I was looking up some background on the late historian Shelby Foote and found a lote of references to his friendship with another Southern writer, Walker Percy. From there I decided to check out Walker Percy. I found a few articles and interviews with Percy that made me want to give his books a whirl. The theme he explored until his death was the creep of relativism and how it natuarally undermines a larger, societal morality.
"The Thanatos Syndrome" takes that theme to its darkest conclusion and tries to pull it apart and expose the snake coiled around its heart. At what point does abortion lead to proactive euthanasia of the disabled and elderly? When does the belief that mankind is perfectible lead to re-education camps and ultimately the ovens?
Percy's hero Dr. Tom More, a psychiatrist recently released from prison and returned to his old home in Louisiana. Beset by family problems, diminished faith and a general seething rage at the world around him he quickly finds out things seem to be getting horribly strange in his town. People are emotionally flat but sexually aggressive.
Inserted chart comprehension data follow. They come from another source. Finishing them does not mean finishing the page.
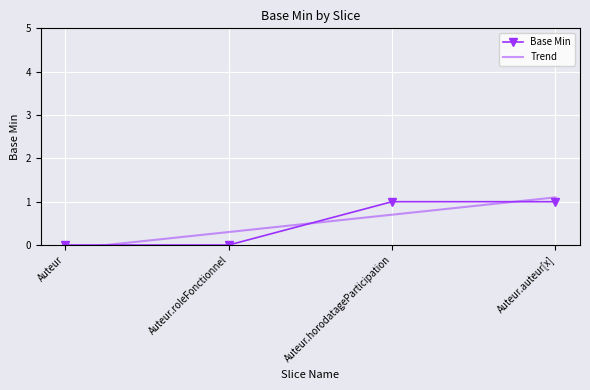

True or false: there are more than 0 points higher than both neighbors.

False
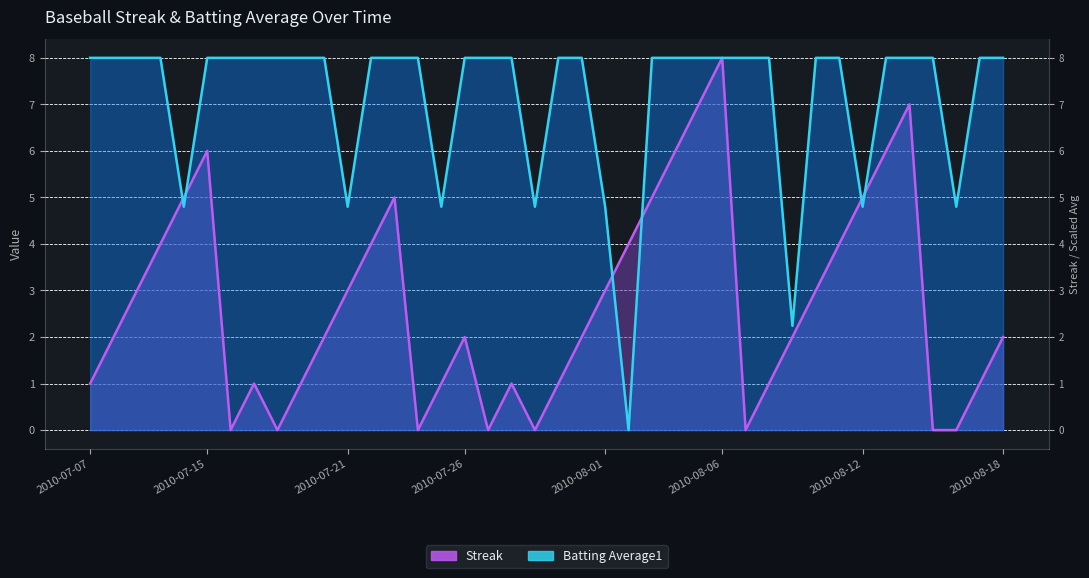

Which has a higher value, 2010-08-11 or 2010-07-07?

2010-08-11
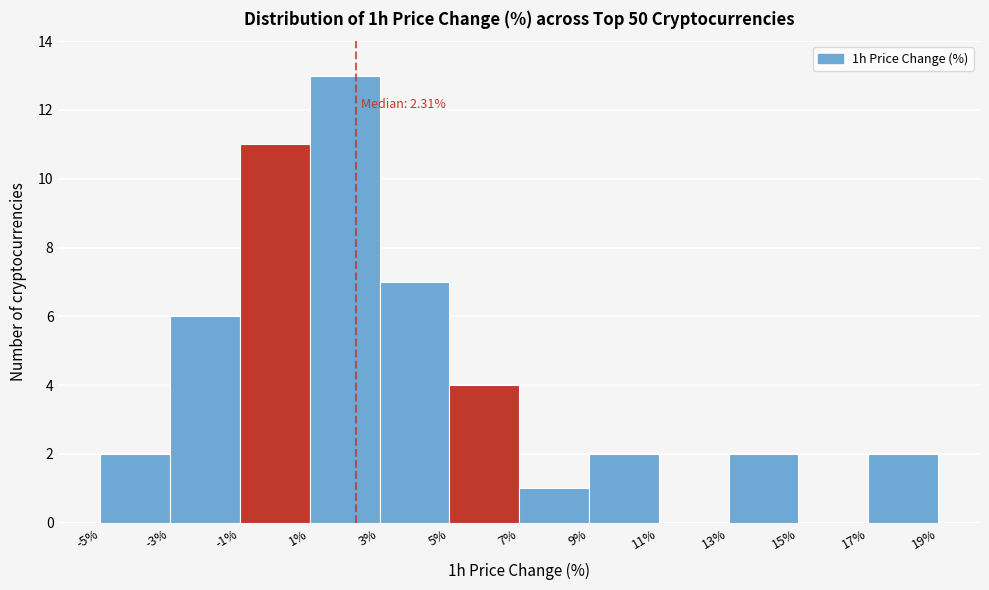

Over which range of the x-axis is the bar tallest?

1% to 3%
Some of the same people are suddenly possessed of great calculating ability and utter geographical recall. There are also signs of child molestation at his children's private school.
Soon More realizes that his town is the center of some sort of experiment being conducted to improve mankind. If it all recalls some seventies medical thriller (like Coma, just not as boring) that was exactly Percy's goal. He hoped he could bring the issues that moved him most by deliberately creating a blockbuster style thriller. He almost succeeded.
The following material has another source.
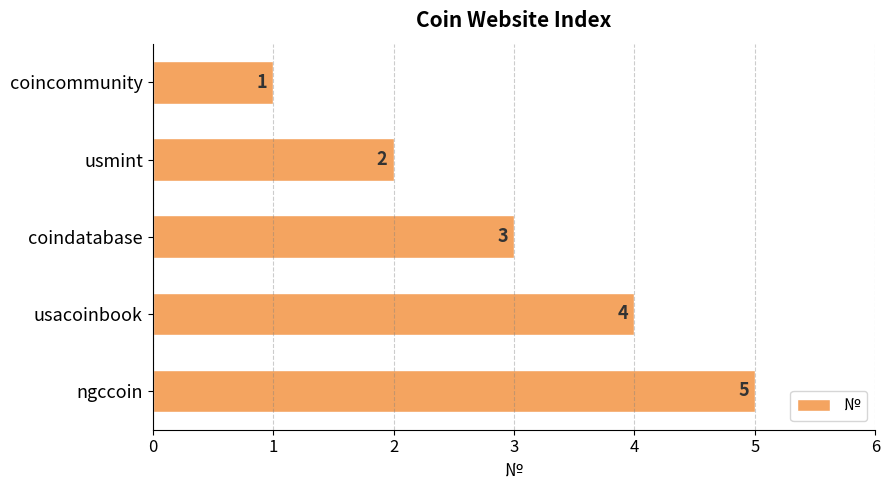

List the labels in order of value, largest first.

ngccoin, usacoinbook, coindatabase, usmint, coincommunity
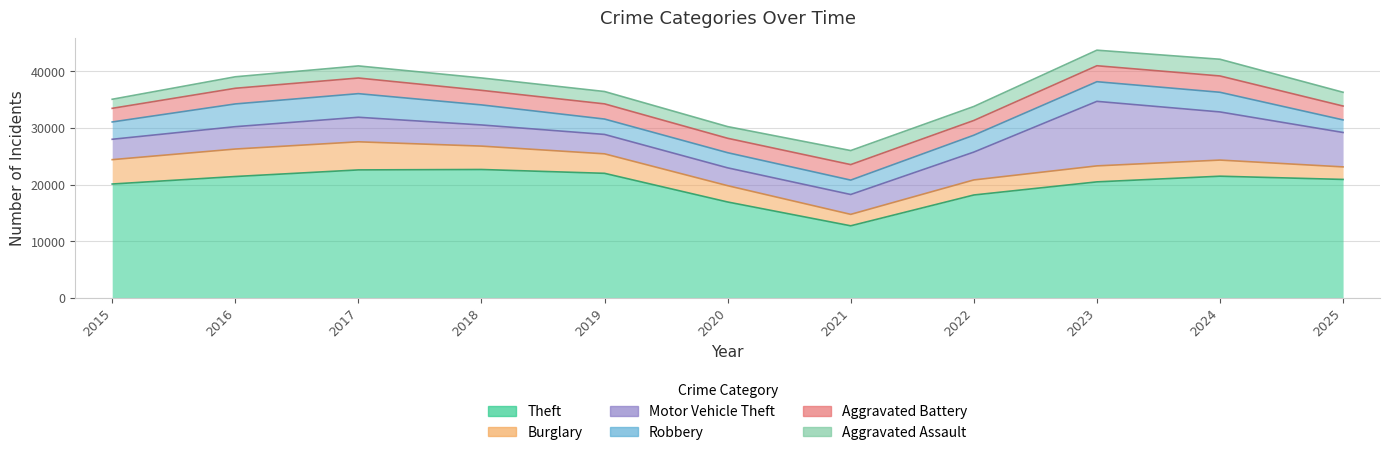

Which series has the widest spread of values?

Theft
Parts of the book are too dry and pendantic which is a shame. Percy's ideas are important and worth examinating but a times the book just slips into a little too slow a gear. Is mankind perfectible? As a Christian I of course don't think so and that's the basis of Percy's argument. He makes a strong case for what are seemingly logical outcomes from the dismissal of any sort of greater morality from human interaction. What happens when man takes it on himself to try to reform man? What doors are opened and how dark a place do they lead to?
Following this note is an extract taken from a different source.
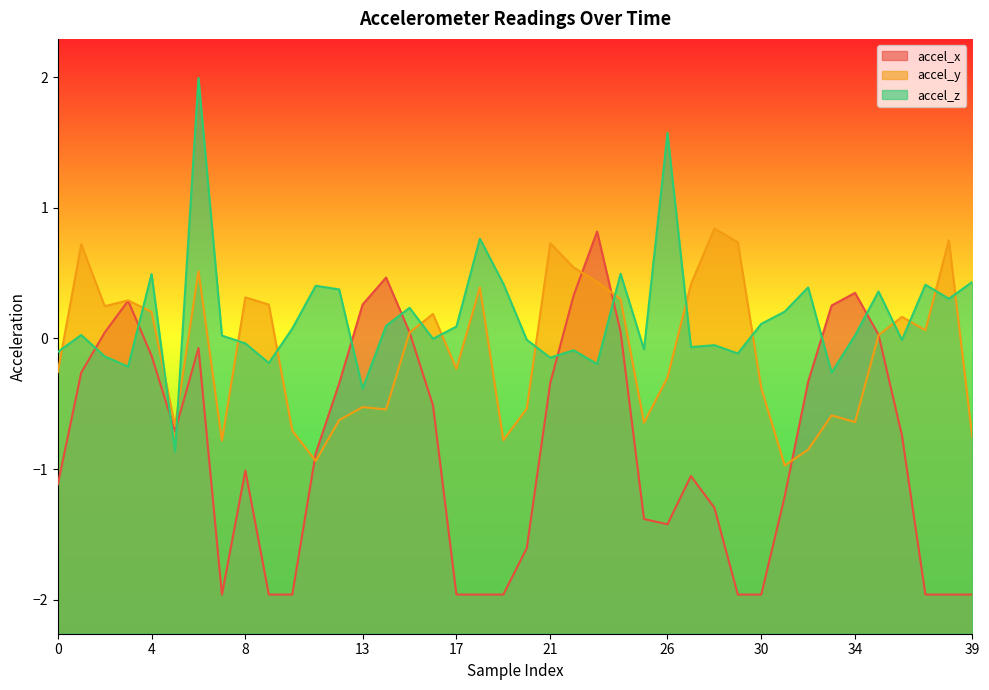

What is the maximum value shown in the chart?

2.0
Maybe a non-fiction work would have been bettered suited to Percy's examination of the questions he wanted raised. Unfortunately he tried to write a thriller and his skill just didn't meet the task he set himself. The action sequences are sloppy and confusing. The dialogue is too long and drawn out to be part of a potboiler and is overwritten for where it's placed.
I haven't read anything else by Percy yet but I suspect that the thriller just wasn't something he'd schooled himself in well enough to actually write a really good one. I've got some of his other books and "The Moviegoer" is always showing up on lists as one of the most important American books of the last century so I sort of feel obligated to give it a try someday.